Meantime, the Chicago Teachers Union strongly opposes the idea of a turnaround school. Union president Marilyn Stuart does not think they work.

"Basically, they turnaround the name, or call it something different and not change what they're doing, it's going to create something different. It's called insanity," said Stuart.

Arne Duncan says Sherman and Harvard Elementary have been very successful. Both were turnaround schools in the past two years.

Duncan says good teachers will have a chance to be hired back, but many will lose their jobs.

Thursday's proposal also includes consolidating several underutilized schools.

Reaction from parents and staff

This new reform plan is designed to change the culture in the affected schools and improve test scores. ABC7's Dan Ponce visited some of the schools to get reaction to the plan.

Hundreds of teachers and several principals could be out of a job this fall. Ponce visited Orr High School on the West Side, Harper High School on the South Side, and an elementary school that feeds into Harper. Some parents support the proposal. Others think it would be terrible. But teachers ABC7 spoke with all have the same opinion.

"Our school is doing well. It's all bureaucratic. It's ridiculous," said Rosanne Harrison.

Harrison is the kind of teacher the Chicago public school district has been looking to attract. The 32-year-old teaches AP English and psychology at Orr High School, 730 N. Pulaski. She has a Masters degree and is currently working on her doctorate in education. But she -- along with dozens of other teachers at Orr -- may be on the chopping block. Still, she says, she is more concerned for the students.

"I am concerned about the kids who are taken away from their power of choice. And they're disenfranchised. They don't have a voice and CPS knows that. And it's complete injustice," Harrison said.

Another school that could see a complete overhaul of teachers is Harper High School on the South Side. Fulton Elementary, 5300 S. Hermitage, which feeds into Harper, is also on the list. Parents at that school have mixed reaction to the proposal.

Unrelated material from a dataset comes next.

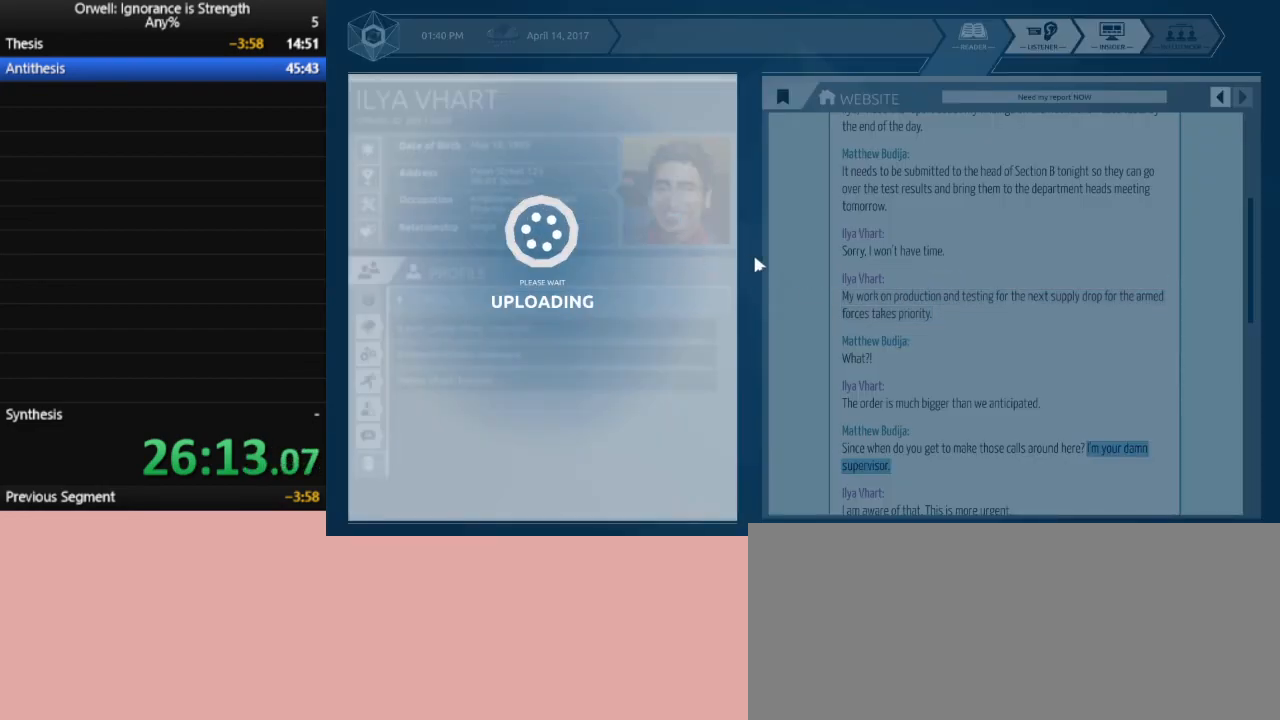
{"keys": [], "mouse": [], "events": []}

"I don't think it's a good idea for entire faculty to leave, just some of them," said Paris Bryant, parent.

"But they give the school a whole new start, it might make a difference," said Kendell Grant, parent.

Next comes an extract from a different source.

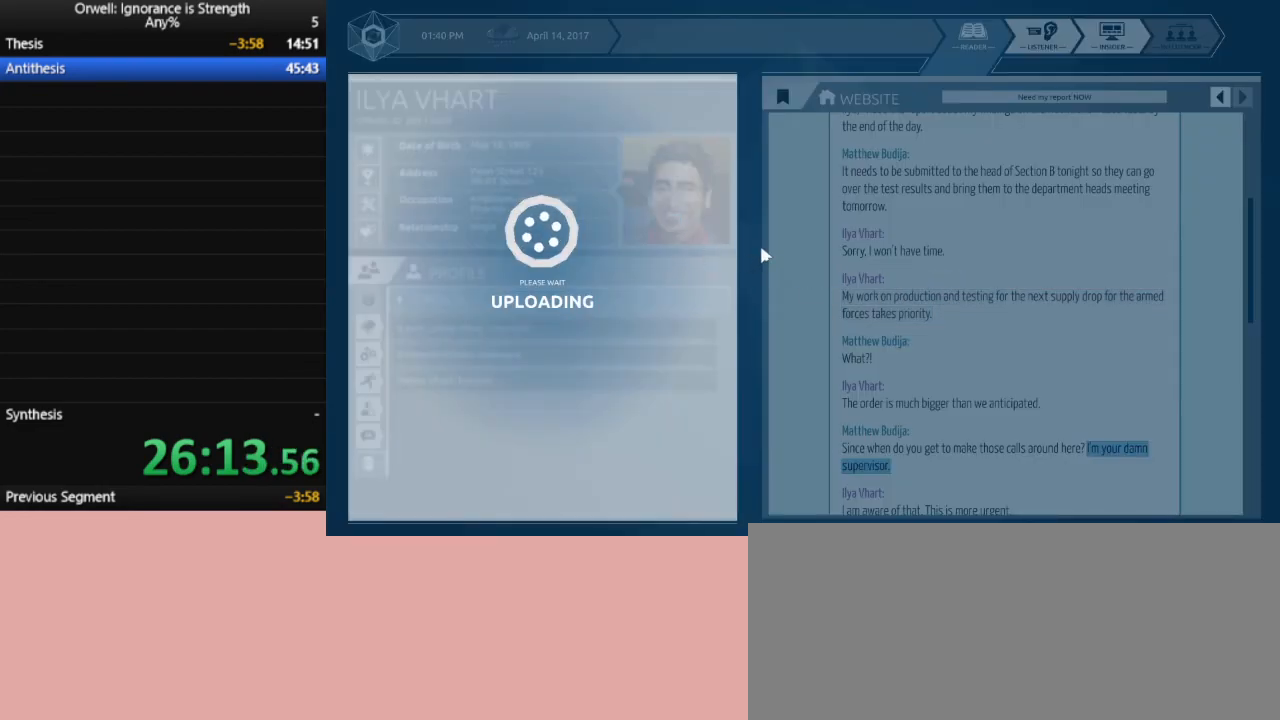
{"keys": [], "mouse": [], "events": []}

"Everything should stay as is," said Diana Bryant, parent.

Principal Dr. Warletta Johnson-Brookins has been at Orr for almost three years. Armed with charts of test scores, she says the students are almost at an acceptable level for Chicago Public Schools. As for her teachers, she says, it would be a mistake to clean house.

"Restructuring began when I came in, 75 percent new faculty. We feel like we've already cleaned house," said Johnson-Brookins.

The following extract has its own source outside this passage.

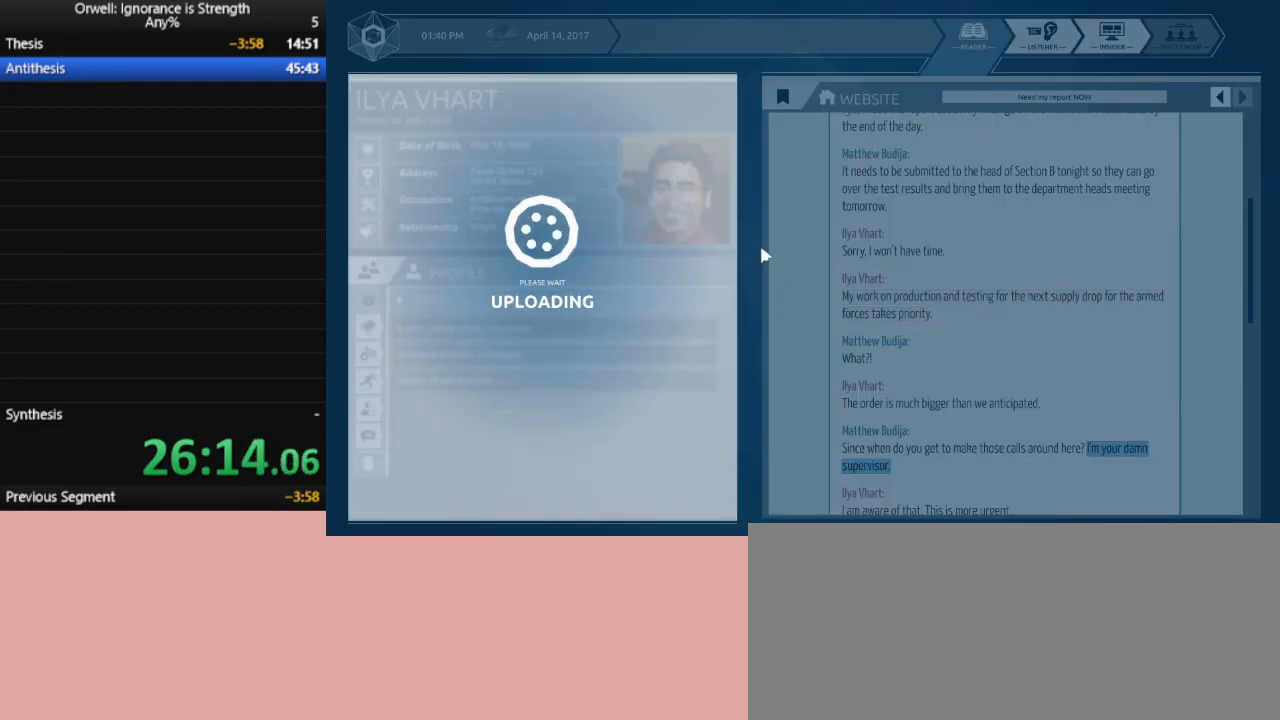
{"keys": [], "mouse": [], "events": []}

"Right now, this staff that she has right now, knows all of these teachers here now, bring in someone else now, and it would really mess everything up," said Laddie Leason, chairperson, Fulton School Council.

The proposal could go before the Board of Education as early as next month. Parents, teachers and students will have the opportunity to voice opinions. The schools will hold public forums over the next two weeks. If you'd like to participate, call the school for times and locations.